● Instructions to follow: Without the pictures, repeat the listing character for character.

● Dataset content:
-------
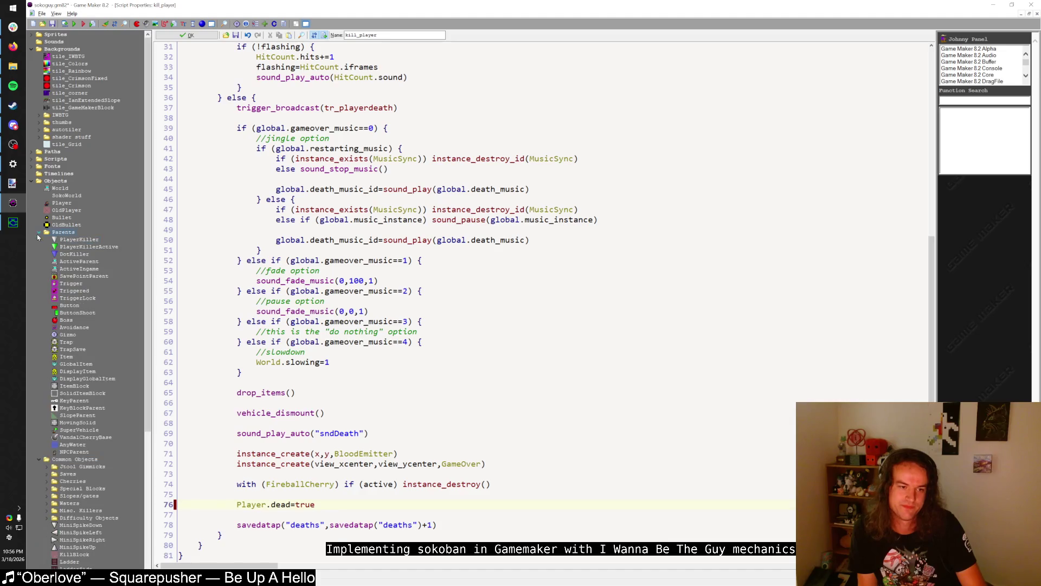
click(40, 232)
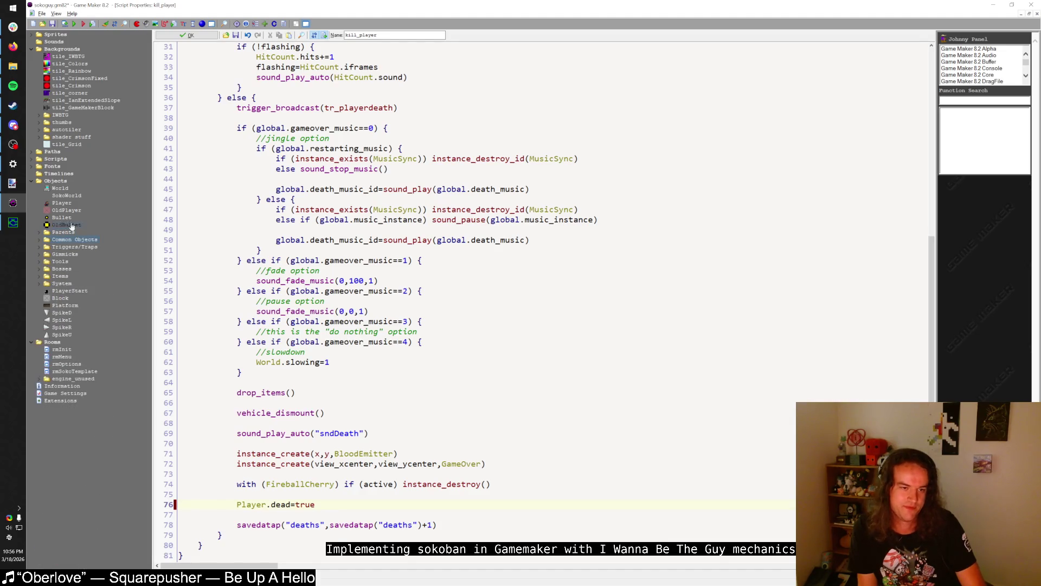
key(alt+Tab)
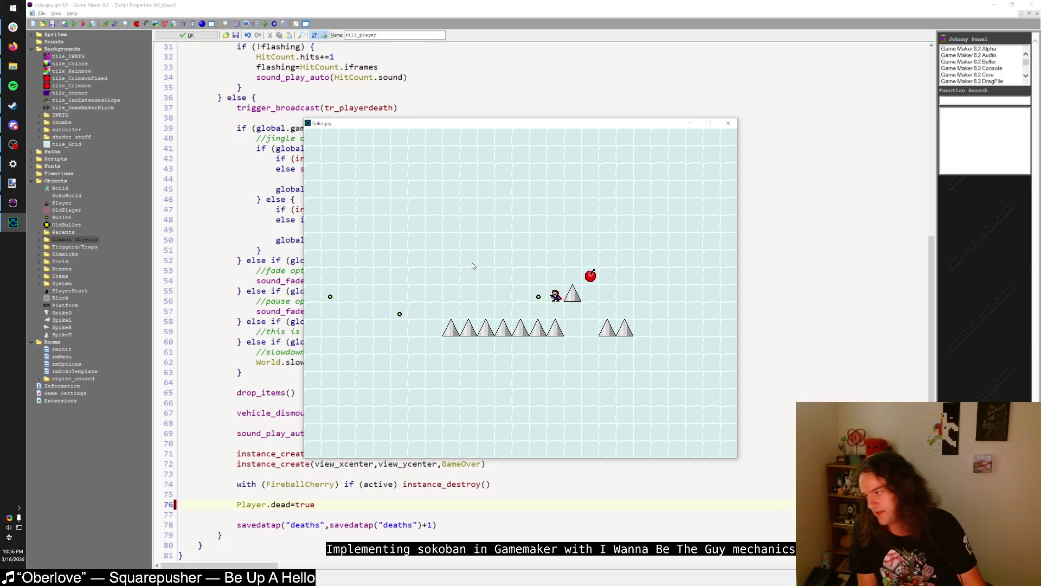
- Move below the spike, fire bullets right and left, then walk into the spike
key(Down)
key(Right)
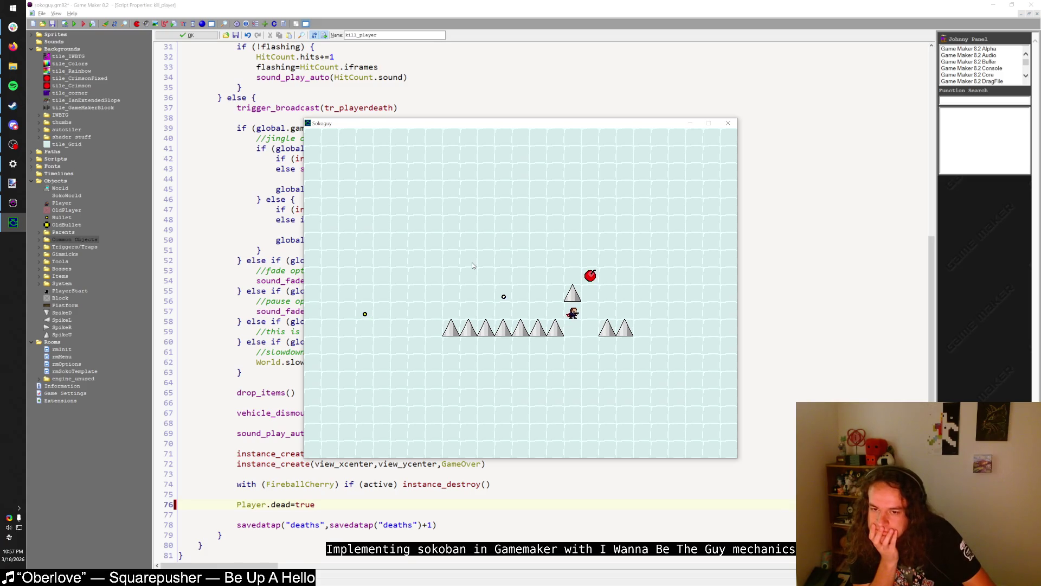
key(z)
-------
● Answer to this exercise:
click(40, 232)
key(alt+Tab)
- Move below the spike, fire bullets right and left, then walk into the spike
key(Down)
key(Right)
key(z)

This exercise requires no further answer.